▶ _WORK ITEM_
Report every line of the listing that contains the string "ordine". Case counts.

[Records held in a dataset]
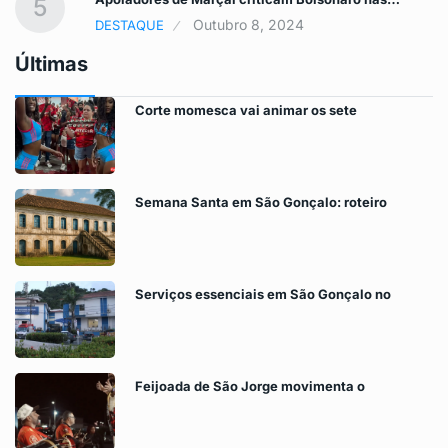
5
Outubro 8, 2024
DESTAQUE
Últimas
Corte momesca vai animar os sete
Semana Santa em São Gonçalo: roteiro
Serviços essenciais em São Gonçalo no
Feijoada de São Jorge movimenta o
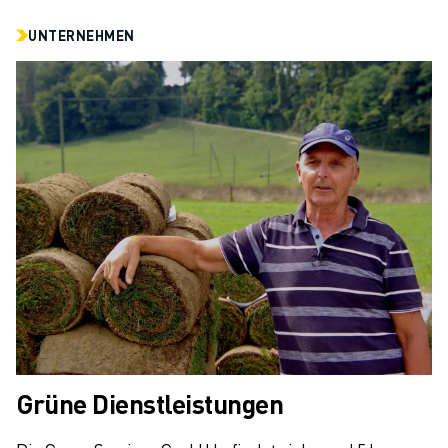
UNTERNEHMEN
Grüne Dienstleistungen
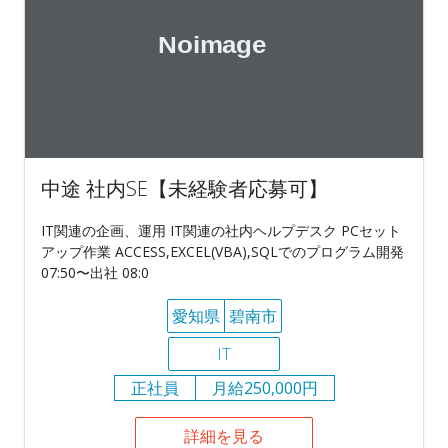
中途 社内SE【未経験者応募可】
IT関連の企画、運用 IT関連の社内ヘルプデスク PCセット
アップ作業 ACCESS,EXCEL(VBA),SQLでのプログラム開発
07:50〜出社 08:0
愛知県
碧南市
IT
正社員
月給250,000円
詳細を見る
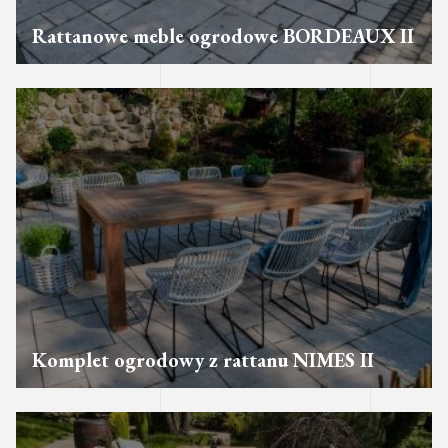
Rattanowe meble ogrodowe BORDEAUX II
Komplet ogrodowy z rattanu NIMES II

==

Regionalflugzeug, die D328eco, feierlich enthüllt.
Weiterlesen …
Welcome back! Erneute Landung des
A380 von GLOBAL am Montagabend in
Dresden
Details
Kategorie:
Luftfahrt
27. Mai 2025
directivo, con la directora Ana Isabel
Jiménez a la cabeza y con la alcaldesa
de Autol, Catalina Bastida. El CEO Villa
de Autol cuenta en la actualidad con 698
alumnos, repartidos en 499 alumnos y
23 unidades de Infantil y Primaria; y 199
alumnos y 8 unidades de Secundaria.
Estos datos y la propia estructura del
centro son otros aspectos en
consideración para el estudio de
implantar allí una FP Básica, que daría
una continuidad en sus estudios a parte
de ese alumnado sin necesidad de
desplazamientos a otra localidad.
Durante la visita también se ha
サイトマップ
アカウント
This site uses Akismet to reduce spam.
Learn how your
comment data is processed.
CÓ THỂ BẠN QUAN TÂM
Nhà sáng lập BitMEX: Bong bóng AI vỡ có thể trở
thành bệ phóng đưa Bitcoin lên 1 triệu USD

...

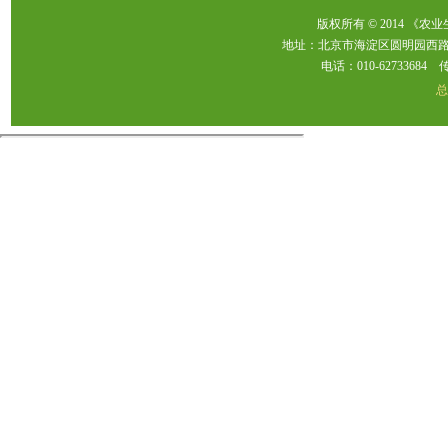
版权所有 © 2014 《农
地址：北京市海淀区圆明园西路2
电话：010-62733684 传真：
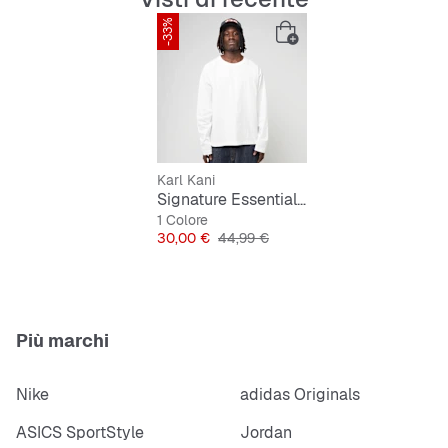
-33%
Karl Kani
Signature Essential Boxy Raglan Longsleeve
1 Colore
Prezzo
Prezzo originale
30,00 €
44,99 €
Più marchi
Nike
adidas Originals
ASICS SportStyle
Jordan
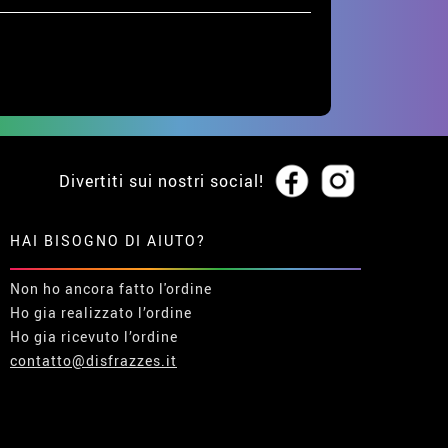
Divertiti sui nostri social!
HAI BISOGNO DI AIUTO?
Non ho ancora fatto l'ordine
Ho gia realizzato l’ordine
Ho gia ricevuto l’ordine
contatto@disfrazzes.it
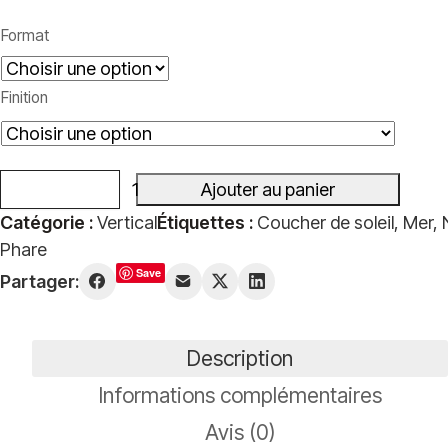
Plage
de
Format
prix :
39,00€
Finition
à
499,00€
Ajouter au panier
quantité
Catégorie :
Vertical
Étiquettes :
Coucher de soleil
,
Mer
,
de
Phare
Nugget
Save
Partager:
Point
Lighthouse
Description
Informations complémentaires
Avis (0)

▶ _SOLUTION TO THIS TASK_
Non ho ancora fatto l'ordine
Ho gia realizzato l’ordine
Ho gia ricevuto l’ordine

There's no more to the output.